Ce n'est pas à proprement parler une adaptation du roman de Loti par Pierre Schoendoerffer. En fait, il s'inspire des personnages du roman qu'il transpose au XXème siècle dans les années 50 où la marine est à moteur, où des liaisons radio existent, bref où les choses - matérielles -sont complètement différentes.

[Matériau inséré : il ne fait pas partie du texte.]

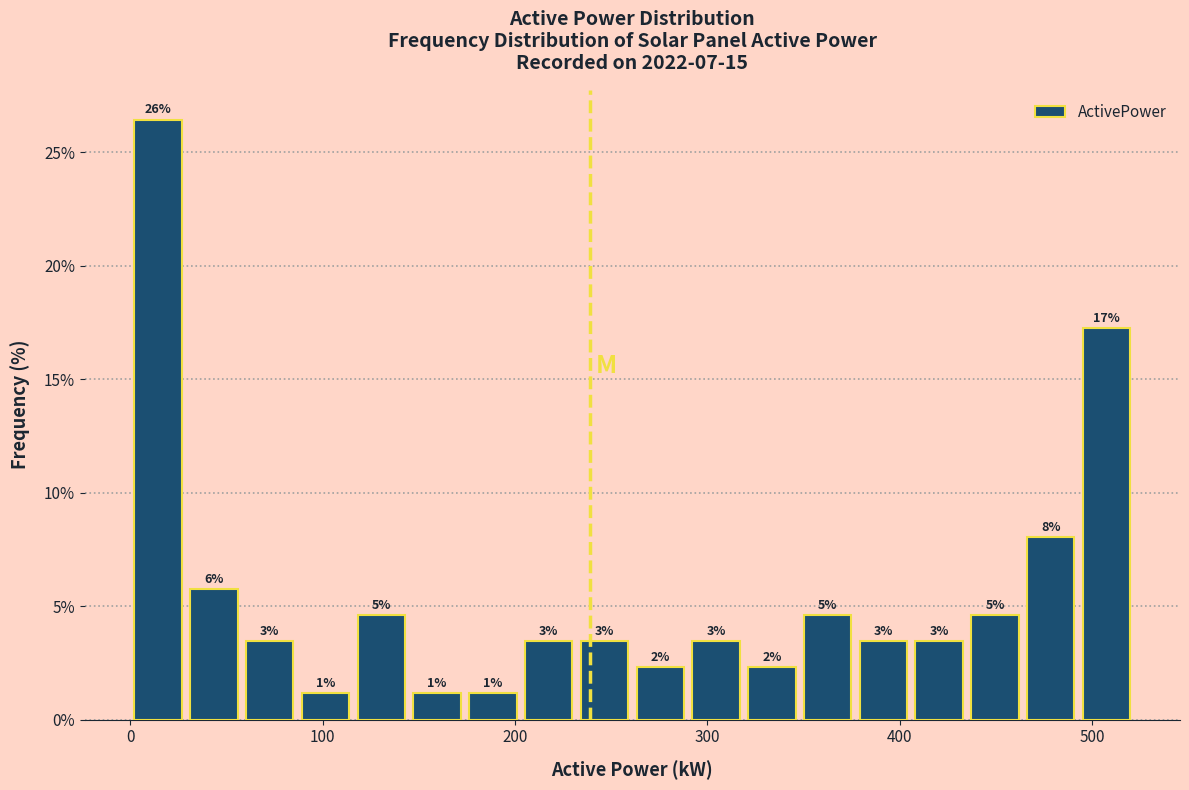

Around what value on the x-axis is the tallest bar? Give the approximate position of its centre, as read against the axis.

10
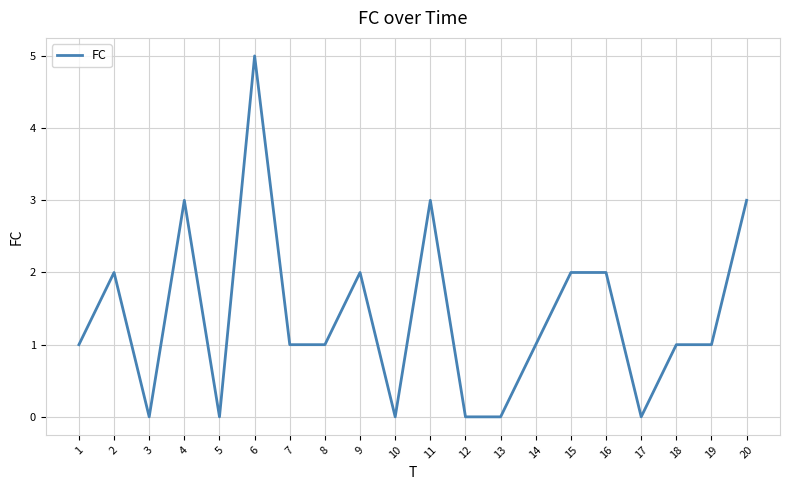

The chart shows a value of 3 at 4. True or false?

True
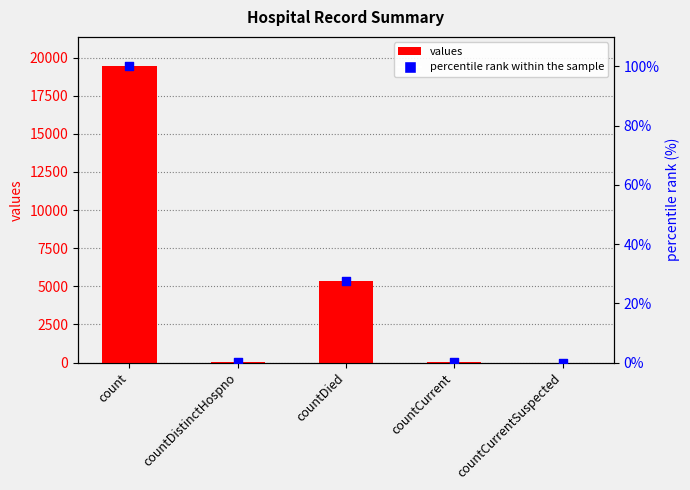

What are all the series names shown in the legend?

values, percentile rank within the sample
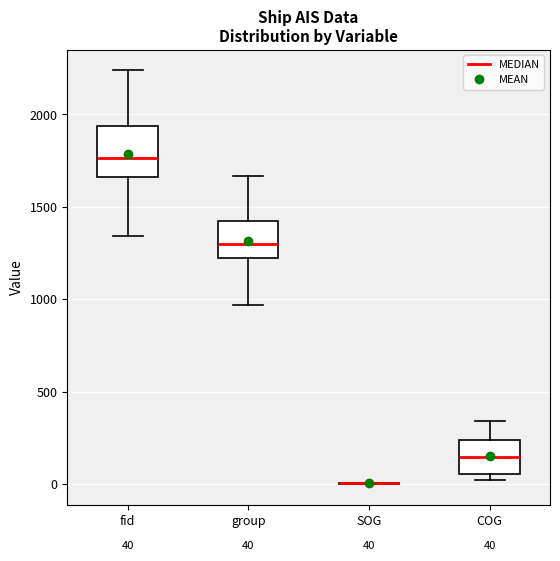

Comparing the boxes themselves (not the whiskers), which one is the tallest?

fid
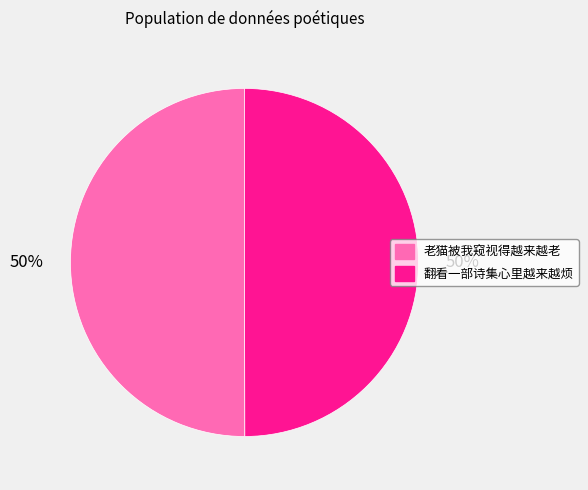

The 老猫被我窥视得越来越老 slice represents 42% of the pie. True or false?

False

Au générique, Schoendorffer fait une dédicace du film aux marins disparus en mer autour de l'Islande, et en particulier à un ami de Pierre Loti. La dédicace est soutenue par une belle chanson "la complainte de Gaud" interprétée par Colette Renard et par des photos de vieilles épaves de bateaux.

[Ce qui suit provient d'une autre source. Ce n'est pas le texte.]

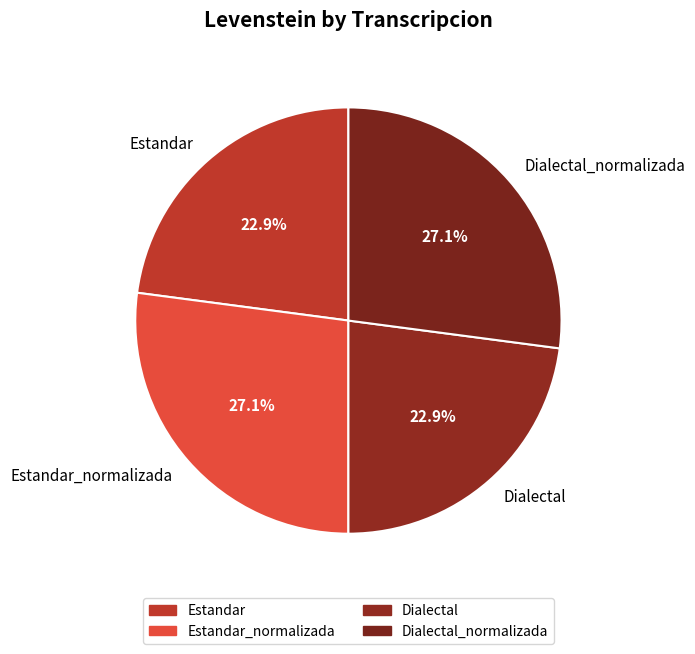

Does Estandar account for over 50% of the chart?

No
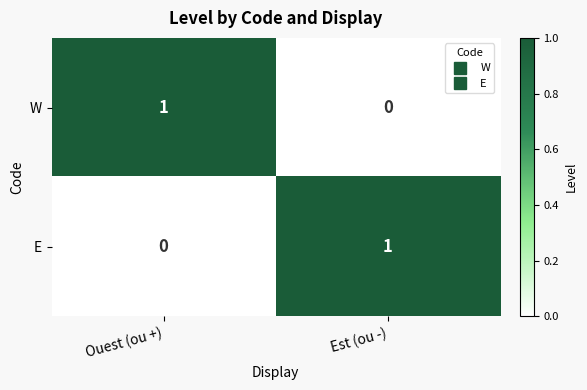

Which category has the lowest value in the E series?

Ouest (ou +)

C'est pourquoi, on peut donc pardonner à Schoendorffer d'avoir pris la liberté de faire revivre les personnages du roman dans un contexte moderne et complètement différent. Il en va comme des mythes, ils sont intemporels … et les personnages du très beau roman de Loti sont ainsi devenus mythiques.
Le scénario a placé l'action du film à la fois en mer plutôt du côté de l'Irlande et à Concarneau. Gaud est la fille de l'armateur Mével. Ce dernier emploie Yan Gaos, qui vient d'obtenir son premier commandement sur un chalutier dont le nom est "Pêcheur d'Islande". La boucle est bouclée !
La "Gaud" du film est bien plus délurée et extravertie que la "Gaud" du roman mais tant de générations pour passer de l'une à l'autre ont bien dû transformer et façonner les différentes "Gaud" pour en arriver à celle de 1958. Seules, la pureté et la force de l'amour restent intemporelles. Il y a une fatalité dans le roman que refuse la "Gaud" du film.
La mise en scène est très réussie et s'appuie sur la belle photographie de Raoul Coutard. Les scènes de bateaux prises dans la houle et la tempête sont spectaculaires (comme le seront celles du Crabe-Tambour près de 20 ans plus tard où officiera encore Raoul Coutard!).
Le casting, par contre, est un peu inégal.
Le rôle de Gaud est assuré par une émouvante et belle Juliette Mayniel dont le regard clair porte une énergie "à déplacer les montagnes" et à battre le destin sur son terrain. Je connais mal cette actrice qui a joué dans "les cousins" de Chabrol. Ici, elle est très convaincante.
Le père de Gaud est interprété par un excellent Charles Vanel dans un rôle d'armateur, ancien patron de bateau de pêche. Sous son aspect un peu rude et bourru, il cache un cœur d'or.
C'est l'interprétation du personnage de Yan par Jean-Claude Pascal qui m'a paru un peu faible en particulier dans les scènes de bateau en perdition. Il fait le job cependant mais … Peut-être est-ce le personnage qui manque de substance, je ne sais pas.
Moustache dans le rôle d'un gendarme méridional apporte une note comique au film. A noter un petit rôle, celui de Sylvestre, assuré par Georges Poujouly (il avait connu son heure de gloire dans le rôle du petit garçon de "Jeux interdits")
Au final, c'est un film que j'aime bien et qui est un bel hommage à ces marins-pêcheurs. C'est normal puisqu'il est de Pierre Schoendoerffer.